Yes, there is a known limit on query string length (and env size used by FastCGI protocol)

This looks like your app has a design flaw, sending a lot of data in the URI, so using GET method

Common/best practice is to send data using POST method (and keep them hidden in the “small” URI), or to store them in a local cache or in the session.

AFAIK, only workaround is to switch to mod_php (still available in EL-8, not in EL-9) so you will have some time to fix your app for the future.

1 Like

I would disagree that there is a design flaw in our app. The current behavior of FastCGI (which differs from the old mod_php) no longer allows for a successful override of the LimitRequestLine variable in Apache configuration files–and no hard-coded limit is memorialized in the Apache configuration documentation. Where is this limit “known” to Apache end-users today?

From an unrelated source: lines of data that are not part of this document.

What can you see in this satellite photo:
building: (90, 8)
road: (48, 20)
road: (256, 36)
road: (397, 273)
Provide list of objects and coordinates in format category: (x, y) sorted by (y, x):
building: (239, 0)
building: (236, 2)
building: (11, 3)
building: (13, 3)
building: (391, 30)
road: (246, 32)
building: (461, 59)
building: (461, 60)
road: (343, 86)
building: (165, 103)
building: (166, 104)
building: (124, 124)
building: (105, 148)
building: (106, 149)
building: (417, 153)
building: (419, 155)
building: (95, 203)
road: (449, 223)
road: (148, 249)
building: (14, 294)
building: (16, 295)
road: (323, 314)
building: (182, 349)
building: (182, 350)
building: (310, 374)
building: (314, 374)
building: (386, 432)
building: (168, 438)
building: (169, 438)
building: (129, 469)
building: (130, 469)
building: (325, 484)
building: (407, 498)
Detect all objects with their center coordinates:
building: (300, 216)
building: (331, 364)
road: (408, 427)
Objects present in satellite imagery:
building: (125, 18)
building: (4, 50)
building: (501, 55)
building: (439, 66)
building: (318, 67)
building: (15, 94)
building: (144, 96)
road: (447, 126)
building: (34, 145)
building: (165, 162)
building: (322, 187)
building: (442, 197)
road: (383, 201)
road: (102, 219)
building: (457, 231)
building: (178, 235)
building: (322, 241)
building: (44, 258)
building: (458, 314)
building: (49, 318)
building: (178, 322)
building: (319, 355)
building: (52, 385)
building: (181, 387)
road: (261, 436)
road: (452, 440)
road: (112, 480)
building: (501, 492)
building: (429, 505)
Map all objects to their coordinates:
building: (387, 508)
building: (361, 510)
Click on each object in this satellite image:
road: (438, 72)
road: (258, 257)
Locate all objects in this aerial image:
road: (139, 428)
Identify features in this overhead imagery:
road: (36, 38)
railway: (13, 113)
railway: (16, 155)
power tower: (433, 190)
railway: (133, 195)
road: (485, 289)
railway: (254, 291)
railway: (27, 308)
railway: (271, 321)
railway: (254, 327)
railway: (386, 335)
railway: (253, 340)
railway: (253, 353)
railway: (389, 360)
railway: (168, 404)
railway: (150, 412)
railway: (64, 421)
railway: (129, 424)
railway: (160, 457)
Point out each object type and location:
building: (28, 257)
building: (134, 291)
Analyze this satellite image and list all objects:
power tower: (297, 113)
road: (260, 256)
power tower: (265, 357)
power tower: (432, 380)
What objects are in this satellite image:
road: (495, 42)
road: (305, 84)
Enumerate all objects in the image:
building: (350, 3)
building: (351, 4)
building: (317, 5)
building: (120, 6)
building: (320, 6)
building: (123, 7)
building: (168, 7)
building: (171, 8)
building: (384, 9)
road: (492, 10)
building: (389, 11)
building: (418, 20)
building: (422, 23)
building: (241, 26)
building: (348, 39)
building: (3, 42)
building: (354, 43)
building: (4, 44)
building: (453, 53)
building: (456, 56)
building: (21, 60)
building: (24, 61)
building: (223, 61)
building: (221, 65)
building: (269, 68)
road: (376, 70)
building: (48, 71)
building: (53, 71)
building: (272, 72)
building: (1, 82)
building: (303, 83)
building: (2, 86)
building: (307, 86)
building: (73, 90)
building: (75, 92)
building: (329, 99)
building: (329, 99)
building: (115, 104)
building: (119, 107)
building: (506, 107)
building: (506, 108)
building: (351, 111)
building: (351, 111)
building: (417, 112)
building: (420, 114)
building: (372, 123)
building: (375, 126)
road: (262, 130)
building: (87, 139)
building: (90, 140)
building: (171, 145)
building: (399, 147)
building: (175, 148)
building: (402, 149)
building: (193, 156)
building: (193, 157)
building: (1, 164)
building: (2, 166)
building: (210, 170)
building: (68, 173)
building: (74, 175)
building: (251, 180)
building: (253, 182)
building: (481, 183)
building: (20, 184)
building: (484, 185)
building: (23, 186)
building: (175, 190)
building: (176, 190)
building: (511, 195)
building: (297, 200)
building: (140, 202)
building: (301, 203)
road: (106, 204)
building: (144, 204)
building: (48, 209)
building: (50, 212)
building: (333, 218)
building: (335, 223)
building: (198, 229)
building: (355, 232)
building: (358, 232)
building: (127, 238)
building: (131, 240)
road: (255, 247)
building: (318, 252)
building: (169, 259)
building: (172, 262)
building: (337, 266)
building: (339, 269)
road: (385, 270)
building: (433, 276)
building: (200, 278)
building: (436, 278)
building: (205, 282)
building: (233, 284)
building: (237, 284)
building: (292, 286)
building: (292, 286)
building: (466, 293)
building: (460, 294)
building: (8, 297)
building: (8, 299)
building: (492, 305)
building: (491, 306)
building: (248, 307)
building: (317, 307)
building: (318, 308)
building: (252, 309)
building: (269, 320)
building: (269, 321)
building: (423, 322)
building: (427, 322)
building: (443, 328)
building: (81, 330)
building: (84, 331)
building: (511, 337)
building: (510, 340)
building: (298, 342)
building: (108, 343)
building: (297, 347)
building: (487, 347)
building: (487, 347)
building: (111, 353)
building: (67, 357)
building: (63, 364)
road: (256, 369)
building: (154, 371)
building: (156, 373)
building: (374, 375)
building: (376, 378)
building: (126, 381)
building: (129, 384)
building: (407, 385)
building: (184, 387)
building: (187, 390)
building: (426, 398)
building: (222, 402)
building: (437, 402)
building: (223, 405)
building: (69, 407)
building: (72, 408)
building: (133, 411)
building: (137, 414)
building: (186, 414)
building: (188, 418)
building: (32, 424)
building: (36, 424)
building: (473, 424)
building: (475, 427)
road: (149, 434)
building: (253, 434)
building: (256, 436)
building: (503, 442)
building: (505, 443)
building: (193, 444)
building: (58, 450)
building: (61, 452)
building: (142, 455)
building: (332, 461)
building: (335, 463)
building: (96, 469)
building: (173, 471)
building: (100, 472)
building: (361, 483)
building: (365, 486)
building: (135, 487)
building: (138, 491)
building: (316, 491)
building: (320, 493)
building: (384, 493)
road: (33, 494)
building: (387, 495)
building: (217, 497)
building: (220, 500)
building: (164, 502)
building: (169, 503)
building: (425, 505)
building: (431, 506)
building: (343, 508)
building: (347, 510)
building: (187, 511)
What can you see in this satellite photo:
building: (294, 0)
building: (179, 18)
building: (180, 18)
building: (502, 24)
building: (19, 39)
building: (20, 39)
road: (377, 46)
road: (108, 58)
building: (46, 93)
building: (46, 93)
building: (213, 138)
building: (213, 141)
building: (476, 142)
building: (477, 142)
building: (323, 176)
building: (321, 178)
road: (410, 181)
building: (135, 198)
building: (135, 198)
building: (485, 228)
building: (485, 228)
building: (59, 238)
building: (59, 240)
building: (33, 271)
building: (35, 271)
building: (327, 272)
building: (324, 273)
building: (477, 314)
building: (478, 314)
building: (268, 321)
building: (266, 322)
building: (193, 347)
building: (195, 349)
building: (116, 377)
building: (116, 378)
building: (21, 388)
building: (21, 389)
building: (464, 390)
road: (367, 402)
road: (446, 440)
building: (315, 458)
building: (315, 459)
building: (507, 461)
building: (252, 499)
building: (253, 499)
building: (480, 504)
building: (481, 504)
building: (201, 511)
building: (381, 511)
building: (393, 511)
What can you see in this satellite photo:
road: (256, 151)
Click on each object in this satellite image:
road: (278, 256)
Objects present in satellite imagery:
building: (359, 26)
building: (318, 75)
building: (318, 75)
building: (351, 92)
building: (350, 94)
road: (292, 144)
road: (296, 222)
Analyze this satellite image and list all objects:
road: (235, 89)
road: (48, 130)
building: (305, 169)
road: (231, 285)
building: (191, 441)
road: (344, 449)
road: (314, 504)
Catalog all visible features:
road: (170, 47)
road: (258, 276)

In fact, the only indication of the root cause of the issue appears in a cryptic message in the Apache error_log files when the max environment size is exceeded.

Instead of using a hard-coded maximum environment size (which limits the max querystring), it should ideally be set to be to the greater of a pre-set value or the active LimitRequestLine value in Apache. If that logic were used, this bug would not exist.

This kinds of sums it up, and also confirms what @remi already hinted at: Reddit - Dive into anything

sure, you can use long query strings if you want, but it would seem to be bad practice and bad design of the web application. Short query string, OK. Long ones? Start considering POST instead.

Just because it worked before, doesn’t mean that it was correct to do it that way in the first place and therefore doesn’t mean that Apache is the bug or problem here. The application should have been designed to be more efficient.

I converted our GET requests to equivalent POST requests, and that fixed the issue with our service. However, the absolute length limit for Apache querystrings should be documented for end-users (i.e. with LimitRequestLine). It is a new, unexpected, and undocumented behavior that was difficult to track down.